Netanyahu's (at right in a June 27 meeting with U.S. Secretary of State John Kerry) remarks appeared to be lowering expectations for the talks after Kerry's announcement that negotiations would resume after a five-year hiatus.
Israeli Prime Minister Benjamin Netanyahu has said that planned peace talks with the Palestinians will be tough.

Netanyahu's remarks, made at the start of his weekly cabinet meeting on July 21, appeared to be lowering expectations for the talks after U.S. Secretary of State John Kerry's announcement that negotiations would soon resume after a five-year hiatus.

Netanyahu said he would place Israel's security needs above all.

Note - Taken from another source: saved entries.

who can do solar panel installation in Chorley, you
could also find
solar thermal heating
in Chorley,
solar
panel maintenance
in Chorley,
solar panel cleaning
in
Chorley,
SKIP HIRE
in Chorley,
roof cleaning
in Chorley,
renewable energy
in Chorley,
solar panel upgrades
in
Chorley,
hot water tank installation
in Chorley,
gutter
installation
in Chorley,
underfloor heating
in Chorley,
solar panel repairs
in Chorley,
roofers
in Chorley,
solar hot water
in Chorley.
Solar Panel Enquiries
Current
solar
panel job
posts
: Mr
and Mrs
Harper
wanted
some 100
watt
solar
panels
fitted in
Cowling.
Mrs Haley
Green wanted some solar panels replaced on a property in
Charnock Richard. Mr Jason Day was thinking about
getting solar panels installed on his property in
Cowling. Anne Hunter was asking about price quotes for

"The negotiations will not be easy, but we are entering them with integrity and frankness with the hope that this process will be handled responsibly, in a serious and matter-of-fact manner, and I have to say, at least during the first stages, in a discrete manner," Netanyahu said. "It will raise the chance to reach a result. Throughout the whole process, I will insist -- I already insist -- on the security needs and other essential interests of the state of Israel."

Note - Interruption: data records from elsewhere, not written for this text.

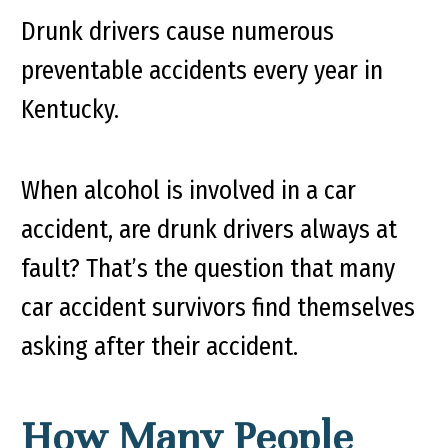
Drunk drivers cause numerous
preventable accidents every year in
Kentucky.
When alcohol is involved in a car
accident, are drunk drivers always at
fault? That’s the question that many
car accident survivors find themselves
asking after their accident.
How Many People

After a round of intense shuttle diplomacy, Kerry said on July 19 that Israel and the Palestinians had agreed on a basis for returning to the peace process, which broke down in 2008.

A statement from Netanyahu's office the following day had said renewing the talks was in Israel's strategic interests. He said achieving a resolution with the Palestinians will also help Israel face challenges from Iran and Syria.

Netayahu told his cabinet on July 21 that any agreement reached would have to be ratified in a national referendum.

"I don't think that such a decision can be made, if agreement is achieved, in a coalition move," Netayahu said. "Such a decision should be brought to the people."

Palestinian Authority President Mahmud Abbas had previously rejected negotiations with Israel as long as Israel continued to build settlements in the occupied territories.